The State is Franz Oppenheimer’s sociological account of the origin and development of the class state. Its importance for this wiki is concentrated in two ideas: states arise through conquest rather than contract, and political means differ categorically from economic means.

What the Book Argues

Oppenheimer treats the state as a historical class institution. His argument rejects both the social-contract story and the idea that class stratification naturally follows from peaceful economic scarcity. The state begins when a conquering group discovers that recurring domination and tribute are more profitable than one-time plunder. The result is organized exploitation over territory.

The book then follows the state through several forms: primitive feudal rule, maritime predation and exchange, developed feudalism, the constitutional state, and the projected tendency toward a society in which class exploitation disappears. The stage theory is not libertarian doctrine, and Oppenheimer’s own reform program is not Rothbardian. The usable contribution here is the historical-causal account of state formation.
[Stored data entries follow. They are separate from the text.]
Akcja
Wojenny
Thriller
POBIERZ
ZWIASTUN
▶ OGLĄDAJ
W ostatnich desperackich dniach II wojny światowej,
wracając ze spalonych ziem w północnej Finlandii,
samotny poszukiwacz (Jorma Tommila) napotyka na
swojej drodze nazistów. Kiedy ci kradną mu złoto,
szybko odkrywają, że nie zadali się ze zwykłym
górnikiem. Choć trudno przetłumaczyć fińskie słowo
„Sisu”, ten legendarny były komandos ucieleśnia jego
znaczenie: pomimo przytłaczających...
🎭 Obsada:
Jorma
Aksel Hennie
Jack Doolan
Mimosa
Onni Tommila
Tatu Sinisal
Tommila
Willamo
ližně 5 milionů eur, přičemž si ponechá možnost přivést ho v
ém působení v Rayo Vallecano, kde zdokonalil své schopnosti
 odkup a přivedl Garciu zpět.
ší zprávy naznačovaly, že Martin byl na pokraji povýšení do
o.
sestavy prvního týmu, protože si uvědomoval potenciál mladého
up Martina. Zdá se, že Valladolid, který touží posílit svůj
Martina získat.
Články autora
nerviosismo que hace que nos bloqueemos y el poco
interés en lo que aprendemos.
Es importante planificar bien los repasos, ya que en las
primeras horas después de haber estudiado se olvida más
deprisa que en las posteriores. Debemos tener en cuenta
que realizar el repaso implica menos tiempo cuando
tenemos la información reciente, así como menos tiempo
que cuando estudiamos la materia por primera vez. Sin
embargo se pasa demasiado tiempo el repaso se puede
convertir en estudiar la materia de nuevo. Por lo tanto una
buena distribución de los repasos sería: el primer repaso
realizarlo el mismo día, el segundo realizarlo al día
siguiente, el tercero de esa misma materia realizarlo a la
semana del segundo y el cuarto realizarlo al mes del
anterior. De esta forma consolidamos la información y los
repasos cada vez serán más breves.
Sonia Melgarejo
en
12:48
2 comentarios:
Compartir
Political and Economic Means

The source concept is Political Means and Economic Means. Economic means are production and voluntary exchange. Political means are forcible appropriation. Oppenheimer defines the state as the developed organization of the political means.

That definition is why the book feeds directly into Evolution of the State and State Power and Intervention. It gives the libertarian state critique a historical origin story: the state is not a voluntary service association that later exceeded its mandate, but a conquest-born extraction system.

Place in This Wiki

Oppenheimer was not a libertarian. He was a German sociologist and social-democratic reformer whose work nevertheless shaped the American libertarian anti-state tradition. Our Enemy, the State applies Oppenheimer to American history, and Anatomy of the State makes the Oppenheimer definition central to Rothbard’s analytic dissection of political rule.

The book should therefore be used as an upstream sociological source. It should not be made to endorse the whole later libertarian program.